I am stuck with this (probably simple) derivatives:
$$ \frac{\partial}{\partial X}Tr((A\odot(B^{T}XB))C)\;\;and \;\;\frac{\partial}{\partial X}Tr((A\odot(B^{T}XX^{T}B))C) $$
where $A,B,C$ are constant matrices and $\odot$ is the Hadamard product.
Some help please?
Fabio
The trace/Frobenius product is defined as $$A:B = {\rm Tr}(AB^T)$$ The cyclic property of the trace allows terms in such a product to be rearranged, e.g. $$A:BC \;=\; AC^T:B \;=\; B^TA:C$$ The Frobenius and Hadamard products commute with themselves and each other. $$\eqalign{ A:B &= B:A \\ A\odot B &= B\odot A \\ C:A\odot B &= C\odot A:B \\ }$$ Consider the following of function of the variable $Y$. $$\eqalign{ \phi &= {\rm Tr}\big((A\odot(B^TYB))C\big) \\ &= (A\odot(B^TYB)):C^T \\ &= (A\odot C^T):B^TYB \\ &= B(A\odot C^T)B^T:Y \\ &= M:Y \\ }$$ where $M,\,$ being a combination of constant matrices, is itself a constant matrix.
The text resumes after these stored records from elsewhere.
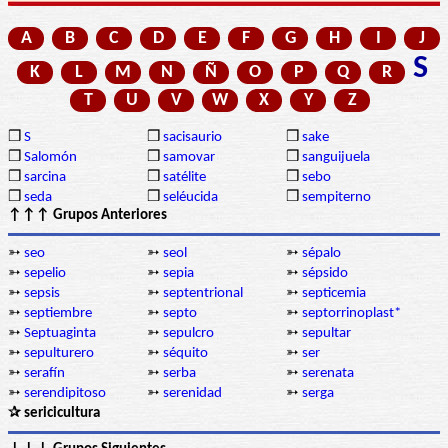
A
B
C
D
E
F
G
H
I
J
S
K
L
M
N
Ñ
O
P
Q
R
T
U
V
W
X
Y
Z
❒
S
❒
sacisaurio
❒
sake
❒
Salomón
❒
samovar
❒
sanguijuela
❒
sarcina
❒
satélite
❒
sebo
❒
seda
❒
seléucida
❒
sempiterno
↑↑↑ Grupos Anteriores
➳
seo
➳
seol
➳
sépalo
➳
sepelio
➳
sepia
➳
sépsido
➳
sepsis
➳
septentrional
➳
septicemia
➳
septiembre
➳
septo
➳
septorrinoplast*
➳
Septuaginta
➳
sepulcro
➳
sepultar
➳
sepulturero
➳
séquito
➳
ser
➳
serafín
➳
serba
➳
serenata
➳
serendipitoso
➳
serenidad
➳
serga
✰ sericicultura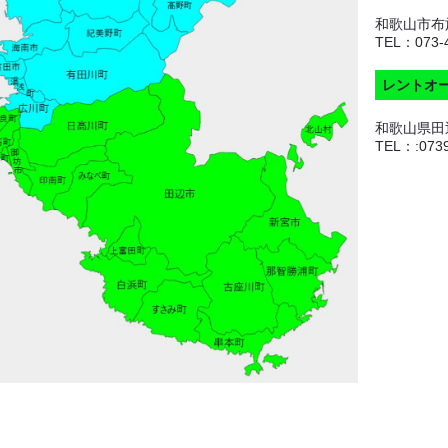
和歌山市布施
TEL：
073-
レントオ
和歌山県田辺
TEL：:
073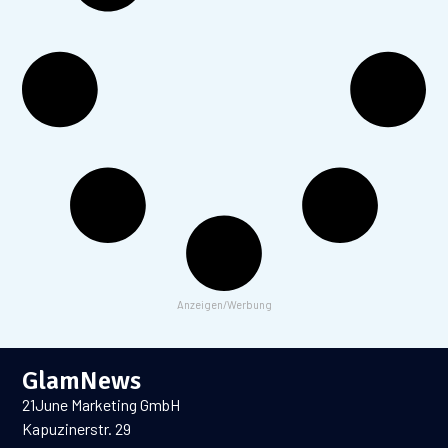
Anzeigen/Werbung
GlamNews
21June Marketing GmbH
Kapuzinerstr. 29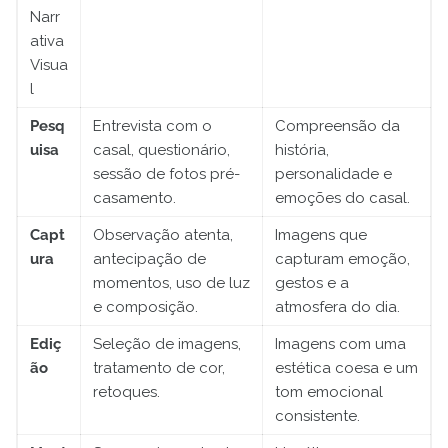
Narr
ativa
Visua
l
Pesq
Entrevista com o
Compreensão da
uisa
casal, questionário,
história,
sessão de fotos pré-
personalidade e
casamento.
emoções do casal.
Capt
Observação atenta,
Imagens que
ura
antecipação de
capturam emoção,
momentos, uso de luz
gestos e a
e composição.
atmosfera do dia.
Ediç
Seleção de imagens,
Imagens com uma
ão
tratamento de cor,
estética coesa e um
retoques.
tom emocional
consistente.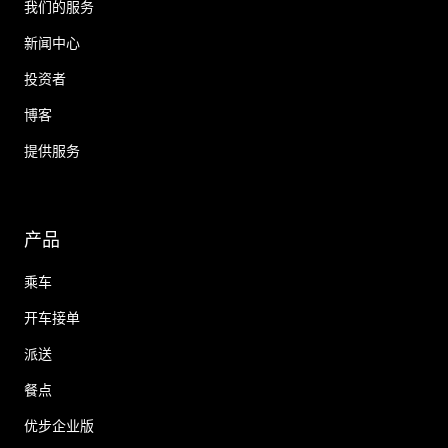
我们的服务
新闻中心
投资者
博客
提供服务
产品
乘车
开车接单
派送
餐点
优步企业版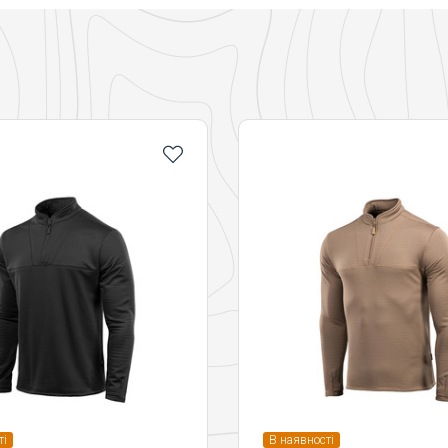
ті
В наявності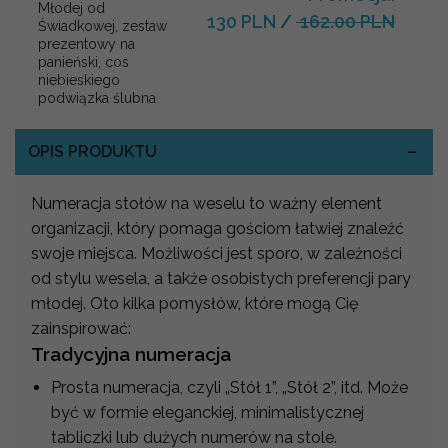
Młodej od
130 PLN
/
162.00 PLN
Świadkowej, zestaw
prezentowy na
panieński, cos
niebieskiego
podwiązka ślubna
OPIS PRODUKTU
Numeracja stołów na weselu to ważny element
organizacji, który pomaga gościom łatwiej znaleźć
swoje miejsca. Możliwości jest sporo, w zależności
od stylu wesela, a także osobistych preferencji pary
młodej. Oto kilka pomysłów, które mogą Cię
zainspirować:
Tradycyjna numeracja
Prosta numeracja, czyli „Stół 1”, „Stół 2”, itd. Może
być w formie eleganckiej, minimalistycznej
tabliczki lub dużych numerów na stole.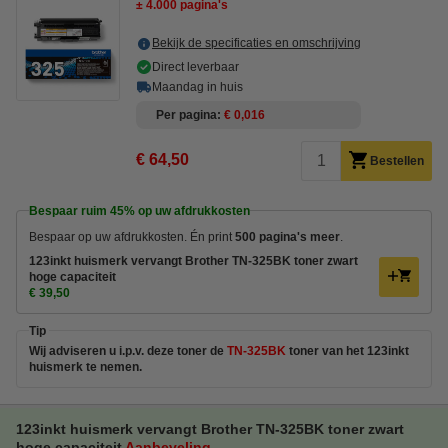
± 4.000 pagina's
Bekijk de specificaties en omschrijving
Direct leverbaar
Maandag in huis
Per pagina
€ 0,016
€ 64,50
Bestellen
Bespaar ruim
45%
op uw afdrukkosten
Bespaar op uw afdrukkosten. Én print
500 pagina's meer
.
123inkt huismerk vervangt Brother TN-325BK toner zwart
hoge capaciteit
€ 39,50
Tip
Wij adviseren u i.p.v. deze toner de
TN-325BK
toner van het 123inkt
huismerk te nemen.
123inkt huismerk vervangt Brother TN-325BK toner zwart
hoge capaciteit
Aanbeveling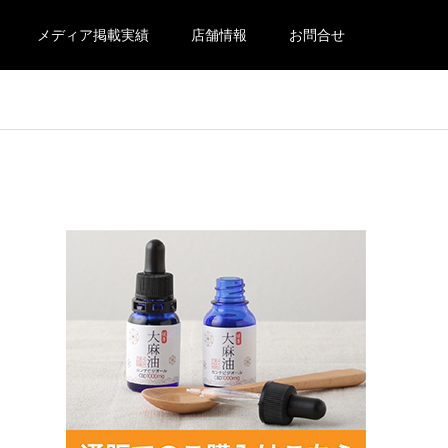
メディア掲載実績
店舗情報
お問合せ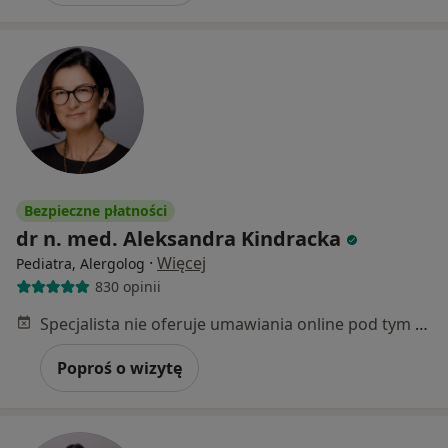
Bezpieczne płatności
dr n. med. Aleksandra Kindracka
·
Więcej
Pediatra, Alergolog
830 opinii
Specjalista nie oferuje umawiania online pod tym adresem.
Poproś o wizytę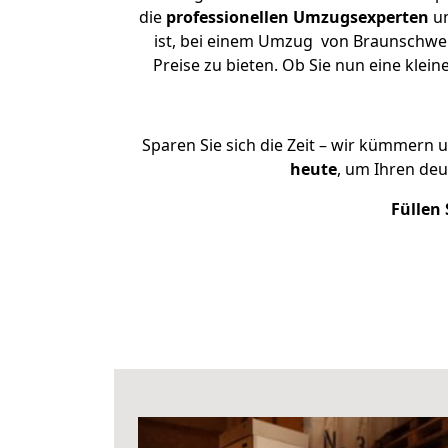
die
professionellen Umzugsexperten
un
ist, bei einem Umzug von Braunschwei
Preise zu bieten. Ob Sie nun eine kl
Sparen Sie sich die Zeit – wir kümmern 
heute
, um Ihren de
Füllen 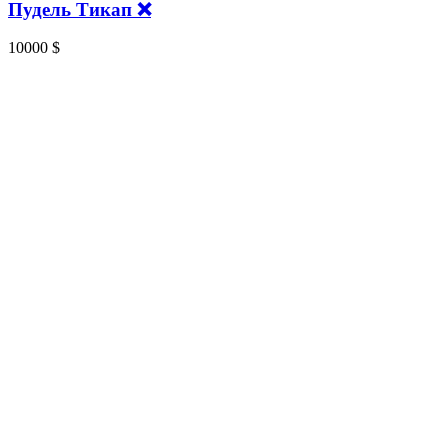
Пудель Тикап ❌️
10000
$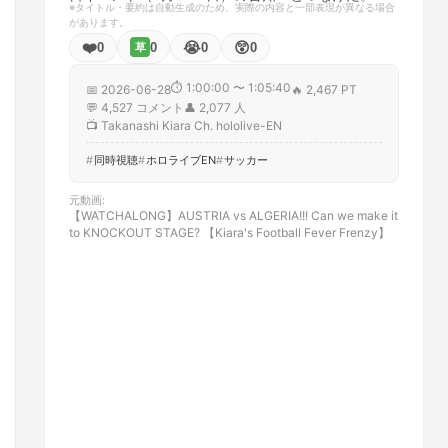
※タイトル・要約は自動生成のため、実際の内容と一部表現が異なる場合
があります。
❤️
😭
😲
0
0
0
0
草
⏱
1:00:00 〜 1:05:40
📅
2026-06-28
🔥
2,467 PT
💬
4,527
コメント
👤
2,077
人
📺
Takanashi Kiara Ch. hololive-EN
同時視聴
ホロライブEN
サッカー
元動画
:
【WATCHALONG】AUSTRIA vs ALGERIA!!! Can we make it
to KNOCKOUT STAGE? 【Kiara's Football Fever Frenzy】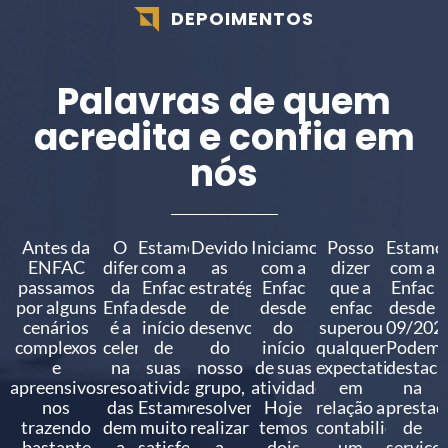
DEPOIMENTOS
Palavras de quem
acredita e confia em
nós
Antes da
O
Estamos
Devido
Iniciamos
Posso
Estamo
ENFAC
diferencial
com a
as
com a
dizer
com a
passamos
da
Enfac
estratégias
Enfac
que a
Enfac
por alguns
Enfac
desde
de
desde
enfac
desde
cenários
é a
início
desenvolvimento
do
superou
09/202
complexos
celeridade
de
do
início
qualquer
Podem
e
na
suas
nosso
de suas
expectativa
destaca
apreensivos,
resolução
atividades.
grupo,
atividades.
em
na
nos
das
Estamos
resolvemos
Hoje
relação a
prestaç
trazendo
demandas,
muito
realizar
temos
contabilidade,
de
bastante
a
satisfeitos
a
dois
um
serviço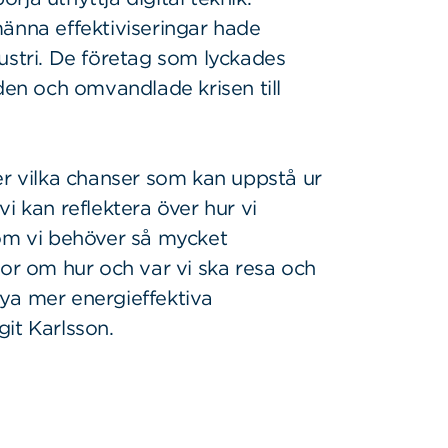
männa effektiviseringar hade
ustri. De företag som lyckades
den och omvandlade krisen till
er vilka chanser som kan uppstå ur
i kan reflektera över hur vi
 om vi behöver så mycket
gor om hur och var vi ska resa och
 nya mer energieffektiva
it Karlsson.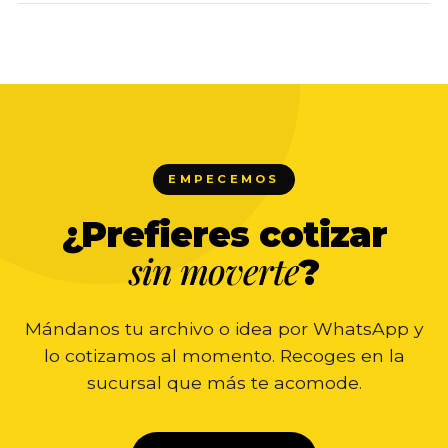
EMPECEMOS
¿Prefieres cotizar
sin moverte
?
Mándanos tu archivo o idea por WhatsApp y
lo cotizamos al momento. Recoges en la
sucursal que más te acomode.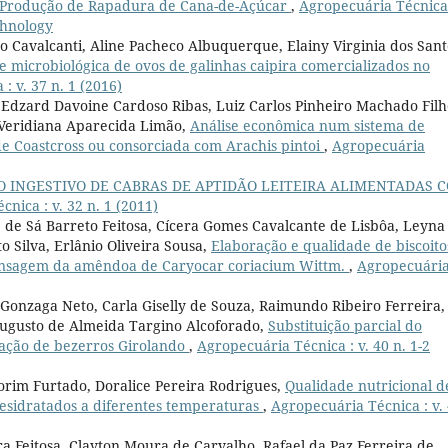
 Produção de Rapadura de Cana-de-Açúcar
,
Agropecuária Técnica 
chnology
jo Cavalcanti, Aline Pacheco Albuquerque, Elainy Virginia dos Sant
e microbiológica de ovos de galinhas caipira comercializados no
: v. 37 n. 1 (2016)
n Edzard Davoine Cardoso Ribas, Luiz Carlos Pinheiro Machado Filh
Veridiana Aparecida Limão,
Análise econômica num sistema de
e Coastcross ou consorciada com Arachis pintoi
,
Agropecuária
INGESTIVO DE CABRAS DE APTIDÃO LEITEIRA ALIMENTADAS 
nica : v. 32 n. 1 (2011)
 de Sá Barreto Feitosa, Cícera Gomes Cavalcante de Lisbôa, Leyna
 Silva, Erlânio Oliveira Sousa,
Elaboração e qualidade de biscoito
rensagem da amêndoa de Caryocar coriacium Wittm.
,
Agropecuári
Gonzaga Neto, Carla Giselly de Souza, Raimundo Ribeiro Ferreira,
 Augusto de Almeida Targino Alcoforado,
Substituição parcial do
tação de bezerros Girolando
,
Agropecuária Técnica : v. 40 n. 1-2
orim Furtado, Doralice Pereira Rodrigues,
Qualidade nutricional d
esidratados a diferentes temperaturas
,
Agropecuária Técnica : v.
a Feitosa, Clayton Moura de Carvalho, Rafael da Paz Ferreira de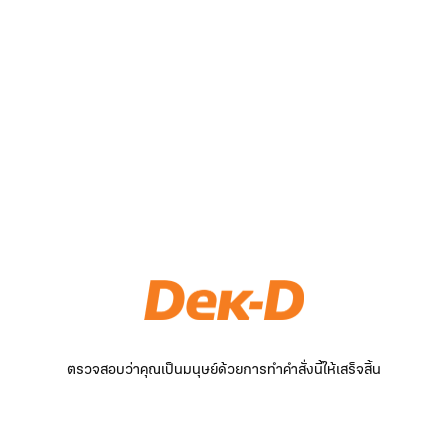
ตรวจสอบว่าคุณเป็นมนุษย์ด้วยการทำคำสั่งนี้ให้เสร็จสิ้น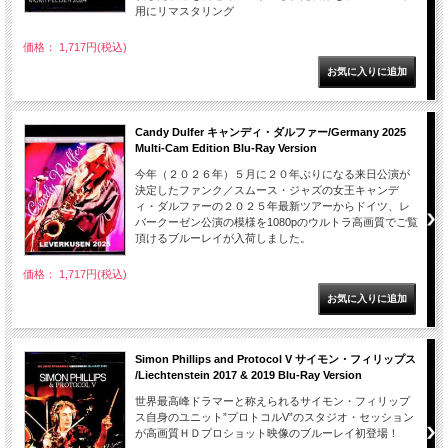
用にリマスタリング
価格： 1,717円(税込)
Candy Dulfer キャンディ・ダルファー/Germany 2025
Multi-Cam Edition Blu-Ray Version
今年（２０２６年）５月に２０年ぶりになる来日公演が
決定したファンク／スムース・ジャズの女王キャンデ
ィ・ダルファーの２０２５年最新ツアーからドイツ、レ
バークーゼン公演の模様を1080pのウルトラ高画質でご覧
頂けるブルーレイが入荷しました。
価格： 1,717円(税込)
Simon Phillips and Protocol V サイモン・フィリップス
/Liechtenstein 2017 & 2019 Blu-Ray Version
世界最高峰ドラマーと称えられるサイモン・フィリップ
ス自身のユニット”プロトコルV”のスタジオ・セッション
が高画質ＨＤプロショット映像のブルーレイ初登場！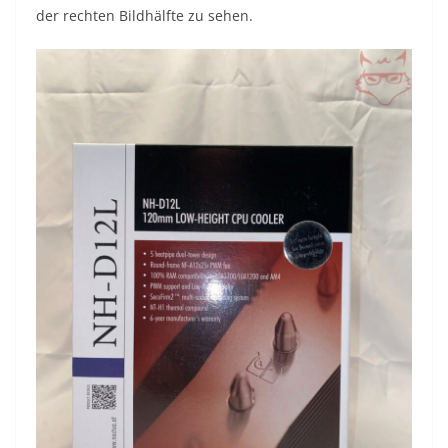
der rechten Bildhälfte zu sehen.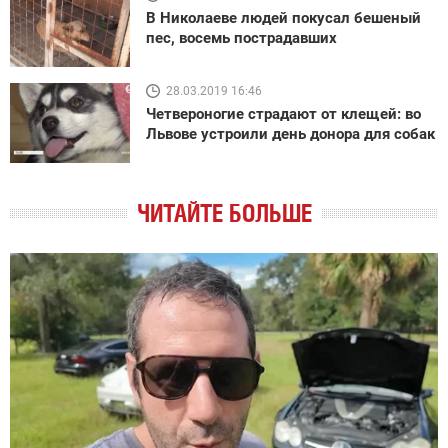
В Николаеве людей покусал бешеный
пес, восемь пострадавших
28.03.2019 16:46
Четвероногие страдают от клещей: во
Львове устроили день донора для собак
ЧИТАЙТЕ БОЛЬШЕ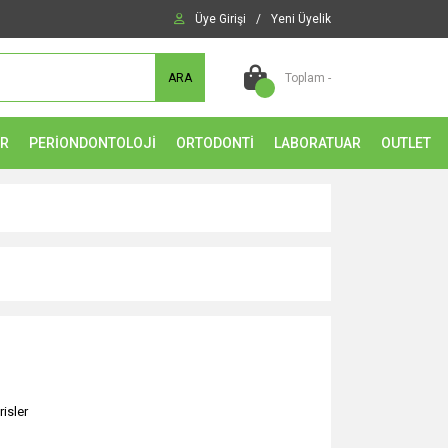
Üye Girişi
/
Yeni Üyelik
ARA
Toplam -
ER
PERİONDONTOLOJİ
ORTODONTİ
LABORATUAR
OUTLET
risler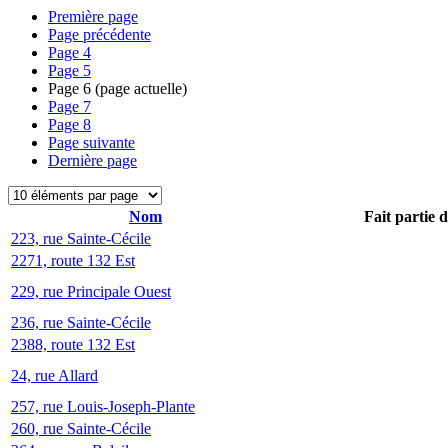
Première page
Page précédente
Page
4
Page
5
Page
6
(page actuelle)
Page
7
Page
8
Page suivante
Dernière page
Nom
Fait partie 
223, rue Sainte-Cécile
2271, route 132 Est
229, rue Principale Ouest
236, rue Sainte-Cécile
2388, route 132 Est
24, rue Allard
257, rue Louis-Joseph-Plante
260, rue Sainte-Cécile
In the first case, set $Y=X\,$ then calculate the differential and the gradient. $$\eqalign{ \phi_1 &= M:X \\ d\phi_1 &= M:dX \\ \frac{\partial\phi_1}{\partial X} &= M \\ }$$ In the second case, set $Y=XX^T\,$ then $$\eqalign{ \phi_2 &= M:XX^T \\ d\phi_2 &= M:(dX\,X^T+X\,dX^T) \\ &= (M+M^T):dX\,X^T \\ &= (M+M^T)X:dX \\ \frac{\partial\phi_2}{\partial X} &= (M+M^T)X \\ }$$